Tasks:
• A. In the "We Didn't Start the Fire" passage, how many television sets were in the United States by 1952?
• B. For each statement, say whether it agrees with the "We Didn't Start the Fire" passage, and quote the words that decide it. (i) In 1947 the United States had more than two hundred thousand television sets. (ii) Quiz show rigging came from a grand conspiracy. (iii) The Howdy Doody Show was a puppet show.
• C. Please carry on the "We Didn't Start the Fire" passage from the point where it ends.

OTHER STUFF IN THIS VERSE OF “WE DIDN’T START THE FIRE”
STUDEBAKER: A car that was about the size of a tank. Interstate highway systems improved remarkably in the 1950s, making cross-country road trips a whole lot easier.
NORTH KOREA, SOUTH KOREA: Here, Joel gives only a passing mention to the Korean War.
In 1947, the year of TV’s first hit (The Howdy Doody Show, a puppet show), there weren’t quite two hundred thousand television sets in all of the United States. But by 1952, roughly the year Billy Joel has worked his way up to when he mentions television in the song, there were more than twenty million sets in the country. The number would keep growing until practically everyone had one and couldn’t think of a single thing better to do than watch it, despite the fact that there was never anything good on. It was a running joke at the time that when you could get TVs to get a good picture in the first place (which practically required a degree in engineering), the only thing on was cowboy shows.
It’s tempting to make wisecracks to the effect that most of the shows from back then couldn’t have been any worse than they are right now, but the fact is that, despite what nostalgic baby boomers will tell you, practically everything on the air in those days really stank. Sure, there were some hits, like I Love Lucy and The Honeymooners, that are still watchable today, but most of the programs from the early days of TV have slinked off into obscurity by now because no one can possibly sit through them.
Among the biggest hits of the day were quiz shows, which were sort of like modern game shows, only a lot less goofy. Most of the shows were simple question-and-answer shows, and right from the start, many of them were rigged. There was no grand conspiracy behind this or anything—producers figured out all on their own that supplying answers to popular candidates would help keep ratings up by keeping the popular people on the show longer. They were eventually caught, and people learned a valuable lesson about believing what they saw on TV.
The quiz show Twenty-one. Why, just looking at it makes us want some Geritol!

Study material:
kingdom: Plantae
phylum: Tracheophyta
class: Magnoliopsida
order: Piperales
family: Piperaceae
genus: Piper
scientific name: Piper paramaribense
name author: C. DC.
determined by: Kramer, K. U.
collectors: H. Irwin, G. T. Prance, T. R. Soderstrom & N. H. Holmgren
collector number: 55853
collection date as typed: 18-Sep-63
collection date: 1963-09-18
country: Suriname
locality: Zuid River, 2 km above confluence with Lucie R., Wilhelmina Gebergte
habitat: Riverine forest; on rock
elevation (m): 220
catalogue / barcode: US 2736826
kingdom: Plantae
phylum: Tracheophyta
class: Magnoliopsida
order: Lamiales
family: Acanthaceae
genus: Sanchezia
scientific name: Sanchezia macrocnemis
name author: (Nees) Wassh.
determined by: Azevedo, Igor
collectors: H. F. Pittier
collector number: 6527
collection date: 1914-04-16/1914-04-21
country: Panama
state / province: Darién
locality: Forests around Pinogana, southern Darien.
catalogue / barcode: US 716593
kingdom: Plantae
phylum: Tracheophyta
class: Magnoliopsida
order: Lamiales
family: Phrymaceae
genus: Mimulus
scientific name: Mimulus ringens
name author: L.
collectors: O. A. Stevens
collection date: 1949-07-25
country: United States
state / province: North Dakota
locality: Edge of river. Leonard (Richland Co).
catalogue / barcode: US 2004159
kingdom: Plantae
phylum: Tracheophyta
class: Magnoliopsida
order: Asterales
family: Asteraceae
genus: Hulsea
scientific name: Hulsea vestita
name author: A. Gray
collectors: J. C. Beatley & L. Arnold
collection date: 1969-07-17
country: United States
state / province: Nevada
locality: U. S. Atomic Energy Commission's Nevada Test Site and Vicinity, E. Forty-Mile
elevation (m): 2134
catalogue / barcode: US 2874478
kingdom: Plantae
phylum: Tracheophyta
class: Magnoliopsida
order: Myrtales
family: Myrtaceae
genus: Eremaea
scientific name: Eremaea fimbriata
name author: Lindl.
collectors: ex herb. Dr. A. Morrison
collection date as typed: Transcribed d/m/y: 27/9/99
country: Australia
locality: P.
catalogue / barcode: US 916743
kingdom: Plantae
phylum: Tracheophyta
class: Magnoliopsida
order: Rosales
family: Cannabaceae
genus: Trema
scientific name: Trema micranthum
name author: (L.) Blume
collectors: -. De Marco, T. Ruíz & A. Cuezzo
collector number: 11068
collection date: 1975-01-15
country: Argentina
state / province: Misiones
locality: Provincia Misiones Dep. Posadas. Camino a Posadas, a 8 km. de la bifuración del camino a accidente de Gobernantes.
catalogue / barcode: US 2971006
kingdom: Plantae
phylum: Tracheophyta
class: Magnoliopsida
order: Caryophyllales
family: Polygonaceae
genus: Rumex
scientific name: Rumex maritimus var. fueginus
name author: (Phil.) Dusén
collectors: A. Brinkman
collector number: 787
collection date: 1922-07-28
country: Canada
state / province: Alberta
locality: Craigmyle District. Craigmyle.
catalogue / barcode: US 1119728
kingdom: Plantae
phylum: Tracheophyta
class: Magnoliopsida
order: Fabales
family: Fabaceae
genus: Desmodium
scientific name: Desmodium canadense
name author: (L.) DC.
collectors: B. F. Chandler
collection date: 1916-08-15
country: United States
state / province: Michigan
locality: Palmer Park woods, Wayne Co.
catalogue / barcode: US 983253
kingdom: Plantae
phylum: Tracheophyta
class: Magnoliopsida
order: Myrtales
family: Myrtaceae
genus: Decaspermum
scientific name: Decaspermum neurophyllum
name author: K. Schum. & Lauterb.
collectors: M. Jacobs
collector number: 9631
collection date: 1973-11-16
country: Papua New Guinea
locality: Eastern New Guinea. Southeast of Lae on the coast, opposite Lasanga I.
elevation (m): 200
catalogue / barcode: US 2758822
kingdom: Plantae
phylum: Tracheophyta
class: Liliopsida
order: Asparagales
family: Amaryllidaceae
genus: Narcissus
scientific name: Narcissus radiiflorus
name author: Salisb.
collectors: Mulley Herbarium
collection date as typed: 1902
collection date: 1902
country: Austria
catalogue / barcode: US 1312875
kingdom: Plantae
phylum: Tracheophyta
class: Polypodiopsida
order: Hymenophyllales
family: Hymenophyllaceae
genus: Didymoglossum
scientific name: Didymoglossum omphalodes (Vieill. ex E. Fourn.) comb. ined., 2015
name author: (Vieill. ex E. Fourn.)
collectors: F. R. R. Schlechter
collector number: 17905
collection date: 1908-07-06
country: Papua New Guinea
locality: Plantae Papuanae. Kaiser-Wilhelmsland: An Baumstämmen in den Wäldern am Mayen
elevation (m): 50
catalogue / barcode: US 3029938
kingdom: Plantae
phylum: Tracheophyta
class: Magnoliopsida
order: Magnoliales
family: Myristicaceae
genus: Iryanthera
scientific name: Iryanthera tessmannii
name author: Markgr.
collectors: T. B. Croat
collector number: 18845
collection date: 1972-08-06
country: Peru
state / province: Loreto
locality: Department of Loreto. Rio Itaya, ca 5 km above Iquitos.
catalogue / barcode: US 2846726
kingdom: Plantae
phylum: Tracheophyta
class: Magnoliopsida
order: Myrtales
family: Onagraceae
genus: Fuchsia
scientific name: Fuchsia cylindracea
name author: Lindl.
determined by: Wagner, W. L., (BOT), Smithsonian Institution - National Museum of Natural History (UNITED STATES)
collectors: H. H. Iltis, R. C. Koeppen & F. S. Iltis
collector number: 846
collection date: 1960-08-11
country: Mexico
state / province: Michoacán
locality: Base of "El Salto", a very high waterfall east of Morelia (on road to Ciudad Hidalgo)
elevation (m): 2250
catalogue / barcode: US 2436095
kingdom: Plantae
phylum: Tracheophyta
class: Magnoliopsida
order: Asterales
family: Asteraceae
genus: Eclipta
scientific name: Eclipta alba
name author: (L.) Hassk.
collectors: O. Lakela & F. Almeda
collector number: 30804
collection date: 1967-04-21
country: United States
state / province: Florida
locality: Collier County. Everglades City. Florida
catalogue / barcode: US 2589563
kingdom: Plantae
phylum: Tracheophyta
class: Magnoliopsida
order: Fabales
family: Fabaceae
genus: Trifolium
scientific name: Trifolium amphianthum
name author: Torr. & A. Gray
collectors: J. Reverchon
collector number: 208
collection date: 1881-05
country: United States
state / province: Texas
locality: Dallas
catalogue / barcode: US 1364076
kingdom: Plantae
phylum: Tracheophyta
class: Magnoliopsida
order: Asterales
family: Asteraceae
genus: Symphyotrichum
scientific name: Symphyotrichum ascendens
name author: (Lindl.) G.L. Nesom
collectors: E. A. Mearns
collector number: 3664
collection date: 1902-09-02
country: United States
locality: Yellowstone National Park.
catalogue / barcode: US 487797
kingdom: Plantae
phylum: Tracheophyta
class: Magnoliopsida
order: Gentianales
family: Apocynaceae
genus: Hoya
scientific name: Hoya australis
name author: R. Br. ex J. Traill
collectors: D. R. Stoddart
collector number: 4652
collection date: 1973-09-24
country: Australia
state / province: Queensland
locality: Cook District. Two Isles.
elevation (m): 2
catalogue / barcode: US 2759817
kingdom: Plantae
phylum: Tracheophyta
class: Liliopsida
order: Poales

Results for the exercise:
• A. More than twenty million.

• B.
(i) No: "there weren’t quite two hundred thousand television sets in all of the United States."
(ii) No: "There was no grand conspiracy behind this or anything."
(iii) Yes: "The Howdy Doody Show, a puppet show."

• C.
MARILYN MONROE
Probably the biggest movie star of the 1950s was Marilyn Monroe, who became famous right around the time nude pictures of her began to spread around. Her ability to absolutely own every frame of a movie she appeared in made her a star, but it was the nude-photo scandal (which hadn’t really happened to a movie star before), and her own casual reaction to it, that made her an icon. Few stars had ever been so risqué; when asked what she’d had on during the photo shoot, Monroe casually replied, “The radio.”
But perhaps what truly made Monroe a legend in America was her 1954 marriage to Joe DiMaggio, even though the marriage didn’t last a year. The era of short-lived celebrity marriages had begun decades ago—movie stars had been getting married and promptly divorced from day one—but the marriage of two such icons was huge. And unlike so many others who marry movie stars, DiMaggio was a class act. He never blabbed about the marriage in public, even though he lived for decades after Monroe’s death.
Monroe then married Arthur Miller, a playwright whose 1953 hit, The Crucible, made several less-than-subtle comparisons between McCarthyism and the Salem witch trials.
As if that weren’t enough to make her notorious, by the 1960s, rumors were going around that she was having an affair with none other than the president of the United States, John F. Kennedy. Her birthday serenade to Kennedy may be the sexiest song anyone ever sang to a president in public.
And if that didn’t make her enough of an icon, she went on to do something that will make almost any star a legend: she died young under mysterious circumstances. She was found dead in her house in 1962, an apparent suicide, though many people believed, and many still believe, that it was murder.
Cheapskate historians like us can’t find free pictures of Marilyn Monroe to use, so here’s one of James Monroe, our fifth president, whom we didn’t show anywhere else in the book. His administration is best remembered for the Monroe Doctrine, the Missouri Compromise, and the Era of Good Feelings. He was not related to Marilyn, whose real name was Norma Jean Baker. Heck, in this shot, you don’t even get to drool over his dynamite gams!
THE ROSENBERGS
Being a Communist in America was never illegal, but it could get you into a whole lot of trouble. It may, in fact, have been all that Julius and Ethel Rosenberg were guilty of.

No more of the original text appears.